Structured pose outputs —
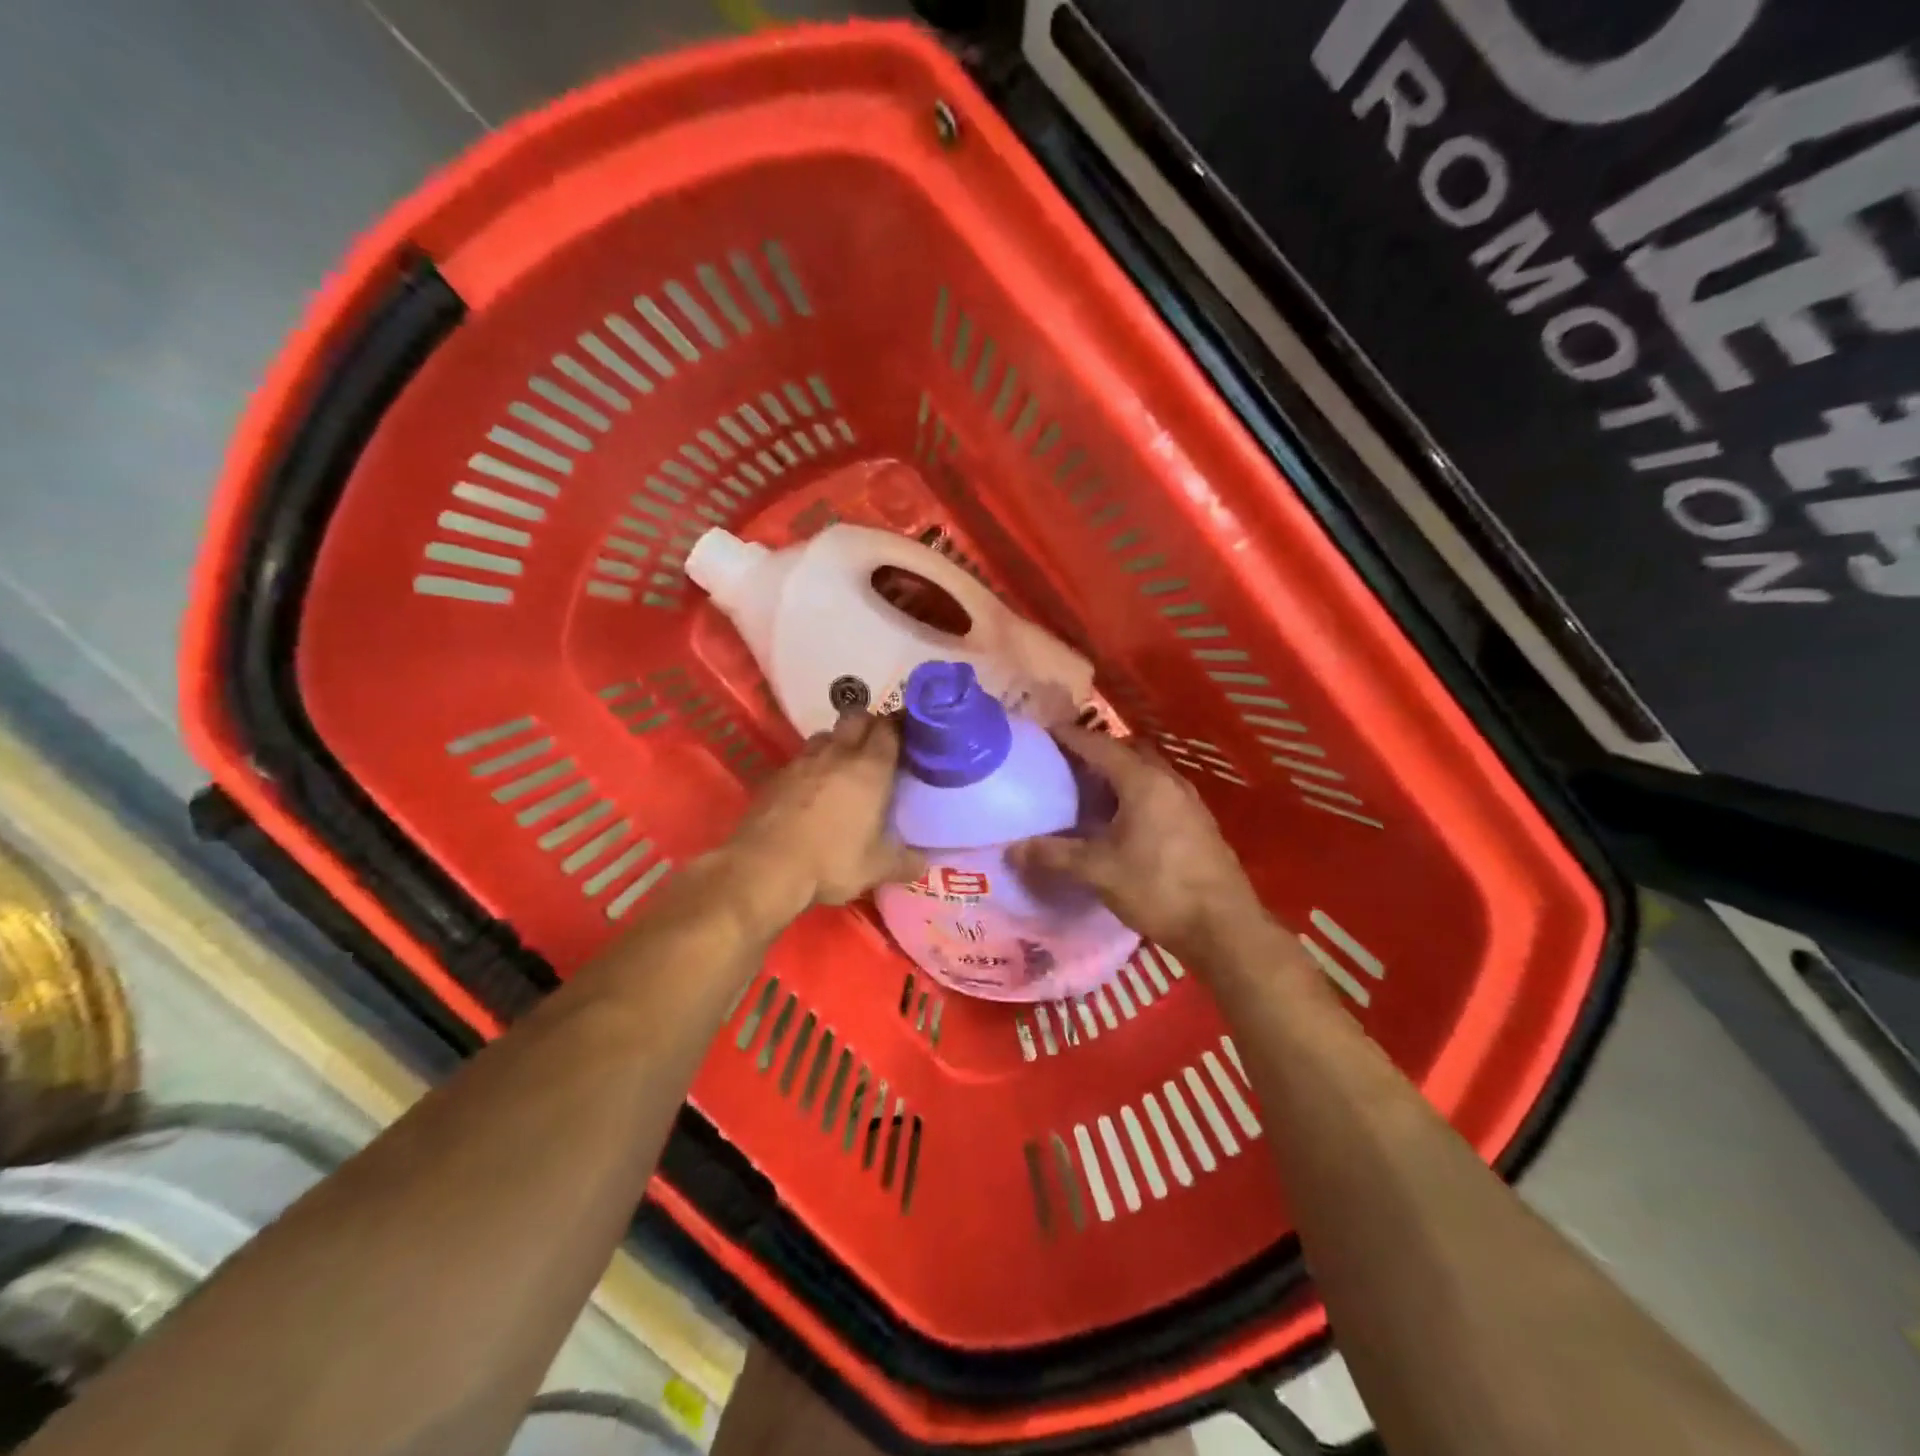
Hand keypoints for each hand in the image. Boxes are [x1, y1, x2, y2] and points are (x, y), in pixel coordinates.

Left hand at [727, 711, 924, 927]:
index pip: (889, 728)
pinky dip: (810, 767)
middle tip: (877, 746)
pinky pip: (800, 759)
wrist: (765, 867)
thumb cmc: (832, 861)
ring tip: (842, 766)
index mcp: (870, 768)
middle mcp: (838, 754)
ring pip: (825, 735)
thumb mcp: (877, 868)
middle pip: (856, 717)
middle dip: (869, 724)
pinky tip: (811, 790)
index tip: (908, 737)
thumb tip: (924, 863)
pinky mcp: (776, 775)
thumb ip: (905, 862)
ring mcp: (802, 761)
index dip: (900, 728)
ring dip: (837, 743)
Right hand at [1011, 725, 1265, 963]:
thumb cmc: (1158, 889)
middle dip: (1096, 752)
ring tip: (1089, 792)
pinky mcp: (1198, 823)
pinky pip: (1159, 792)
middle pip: (1127, 752)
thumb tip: (1011, 849)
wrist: (1224, 927)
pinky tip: (1121, 821)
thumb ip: (1054, 855)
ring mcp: (1188, 801)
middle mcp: (1168, 781)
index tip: (1043, 733)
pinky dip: (1135, 793)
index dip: (1069, 737)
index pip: (1099, 746)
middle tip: (1065, 765)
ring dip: (1118, 774)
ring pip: (1146, 772)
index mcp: (1142, 781)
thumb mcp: (1098, 872)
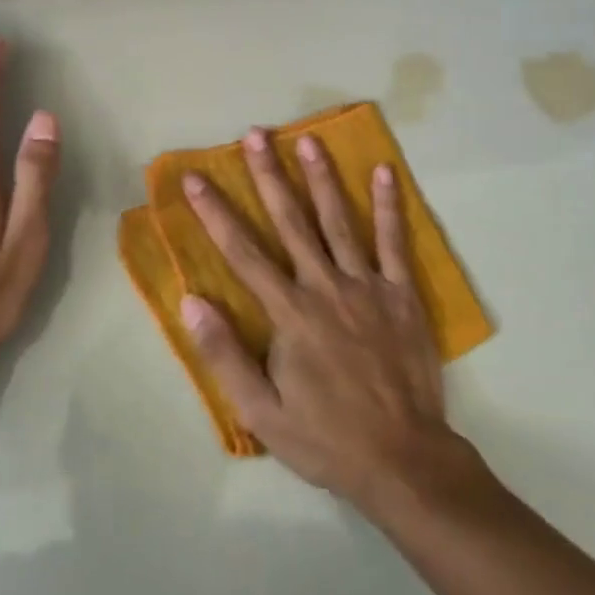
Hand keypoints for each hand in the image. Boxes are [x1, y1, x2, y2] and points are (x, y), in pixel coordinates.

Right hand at [178, 129, 465, 509]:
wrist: (403, 460)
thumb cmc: (326, 438)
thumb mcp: (262, 413)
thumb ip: (225, 355)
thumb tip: (191, 302)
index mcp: (289, 313)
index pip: (243, 253)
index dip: (215, 213)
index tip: (196, 178)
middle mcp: (324, 286)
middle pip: (291, 221)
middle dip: (269, 175)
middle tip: (255, 134)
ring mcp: (367, 286)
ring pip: (338, 221)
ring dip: (322, 178)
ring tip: (309, 138)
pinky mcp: (402, 294)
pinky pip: (394, 242)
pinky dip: (388, 206)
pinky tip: (383, 172)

Work task — The answer must be every line from the entries above that holds the string "thumb".

Result —
thumb cmc: (832, 861)
thumb mcp: (877, 868)
thumb tip: (924, 863)
thumb ip: (905, 862)
thumb cmc: (1158, 889)
thumb tip: (1011, 849)
thumb ip: (1054, 855)
thumb mcp: (1098, 872)
thumb cmc: (326, 438)
thumb mcp: (262, 413)
thumb ip: (225, 355)
thumb tip: (191, 302)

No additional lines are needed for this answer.